# CONSIGNE:
Mettez à jour le passage de l'extrait ci-dessous sur le mécanisme d'ajustement carbone, entre « L'alerte est claire. » et « cadre d’une auto-saisine. », bornes incluses, en remplaçant « défi immédiat » par « enjeu majeur ».

# EXTRAIT CHOISI:
"""
Le mécanisme d'ajustement carbone aux frontières (MACF) européennes inquiète les exportateurs marocains. Si l'impact immédiat reste limité, les industriels marocains dénoncent une mesure déguisée de protection du marché européen.

26 Septembre 2025 À 17:54

L'alerte est claire. «Ce mécanisme d'ajustement carbone aux frontières européennes représente un défi immédiat pour nos exportations», a déclaré Abdelkader Amara, président du Conseil économique, social et environnemental (CESE), lors de la présentation, mercredi 24 septembre au siège du Conseil, des conclusions de l'avis sur cette mesure européenne dans le cadre d’une auto-saisine.

Derrière ce mécanisme (MACF) aux allures techniques se cache une réalité plus complexe. Amine Mounir Alaoui, rapporteur de cette thématique au CESE, a pris soin de démystifier ce qu'il qualifie de «système complexe». «Il ne s'agit pas d'une taxe, il s'agit d'un mécanisme d'ajustement», précise-t-il, avant d'expliquer que «ce ne sont pas les exportateurs marocains qui vont payer quoi que ce soit. Ce sont les importateurs européens».

Le principe paraît simple en surface. L'Union européenne a mis en place depuis 2005 un système d'échange de quotas d'émissions qui fixe «un quota d'émission de CO2 défini pour certains produits». Les entreprises qui dépassent ce plafond peuvent acheter des quotas supplémentaires sur un marché où «les échanges se font autour de 70 euros la tonne entre les industries», selon les explications de M. Alaoui. Celles qui émettent moins peuvent vendre leur surplus.
"""
# DONNÉES:
"""
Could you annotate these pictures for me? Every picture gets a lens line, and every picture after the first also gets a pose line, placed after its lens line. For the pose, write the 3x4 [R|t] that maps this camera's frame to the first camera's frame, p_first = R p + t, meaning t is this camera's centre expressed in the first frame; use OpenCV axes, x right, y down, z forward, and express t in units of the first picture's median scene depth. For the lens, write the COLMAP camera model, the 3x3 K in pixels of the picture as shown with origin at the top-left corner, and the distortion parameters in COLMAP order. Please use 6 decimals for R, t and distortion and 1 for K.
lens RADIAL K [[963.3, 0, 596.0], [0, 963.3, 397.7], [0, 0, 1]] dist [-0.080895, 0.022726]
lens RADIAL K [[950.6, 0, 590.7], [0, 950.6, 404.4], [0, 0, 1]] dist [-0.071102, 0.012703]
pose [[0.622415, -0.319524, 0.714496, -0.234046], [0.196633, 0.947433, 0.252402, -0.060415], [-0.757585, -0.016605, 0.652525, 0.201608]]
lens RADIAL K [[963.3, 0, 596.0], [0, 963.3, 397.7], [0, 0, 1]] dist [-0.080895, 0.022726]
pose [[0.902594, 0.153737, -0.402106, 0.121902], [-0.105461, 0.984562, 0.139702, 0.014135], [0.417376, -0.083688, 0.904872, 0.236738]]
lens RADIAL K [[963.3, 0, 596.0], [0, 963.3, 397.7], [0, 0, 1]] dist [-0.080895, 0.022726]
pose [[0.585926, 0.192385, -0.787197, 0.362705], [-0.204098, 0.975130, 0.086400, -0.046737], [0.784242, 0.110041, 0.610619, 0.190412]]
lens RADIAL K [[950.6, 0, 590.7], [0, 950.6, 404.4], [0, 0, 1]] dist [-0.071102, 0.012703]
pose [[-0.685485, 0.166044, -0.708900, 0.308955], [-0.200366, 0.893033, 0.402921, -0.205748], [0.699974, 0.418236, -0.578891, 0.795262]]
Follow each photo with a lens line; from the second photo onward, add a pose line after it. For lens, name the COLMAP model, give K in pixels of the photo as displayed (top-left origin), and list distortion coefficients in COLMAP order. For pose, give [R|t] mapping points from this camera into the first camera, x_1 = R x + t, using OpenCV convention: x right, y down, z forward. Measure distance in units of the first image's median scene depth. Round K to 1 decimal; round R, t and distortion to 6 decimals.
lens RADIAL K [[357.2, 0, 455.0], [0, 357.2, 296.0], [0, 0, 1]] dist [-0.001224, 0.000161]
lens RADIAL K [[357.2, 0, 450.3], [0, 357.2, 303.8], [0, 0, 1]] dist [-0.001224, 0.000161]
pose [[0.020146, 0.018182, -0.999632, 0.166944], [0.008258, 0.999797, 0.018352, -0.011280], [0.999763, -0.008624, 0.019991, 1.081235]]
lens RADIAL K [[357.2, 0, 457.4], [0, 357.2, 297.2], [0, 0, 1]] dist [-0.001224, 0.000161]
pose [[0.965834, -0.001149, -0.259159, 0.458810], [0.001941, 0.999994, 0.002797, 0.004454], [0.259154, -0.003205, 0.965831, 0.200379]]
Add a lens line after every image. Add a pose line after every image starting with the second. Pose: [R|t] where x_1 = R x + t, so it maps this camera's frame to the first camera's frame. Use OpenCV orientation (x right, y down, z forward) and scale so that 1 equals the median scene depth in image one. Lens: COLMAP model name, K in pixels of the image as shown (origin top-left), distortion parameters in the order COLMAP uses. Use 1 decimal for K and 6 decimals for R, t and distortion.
"""
# RÉPONSE:
L'alerte est claire. «Ce mécanisme d'ajustement carbone aux frontières européennes représente un enjeu majeur pour nos exportations», a déclaré Abdelkader Amara, président du Conseil économique, social et environnemental (CESE), lors de la présentation, mercredi 24 septembre au siège du Conseil, des conclusions de l'avis sur cette mesure européenne dans le cadre d’une auto-saisine.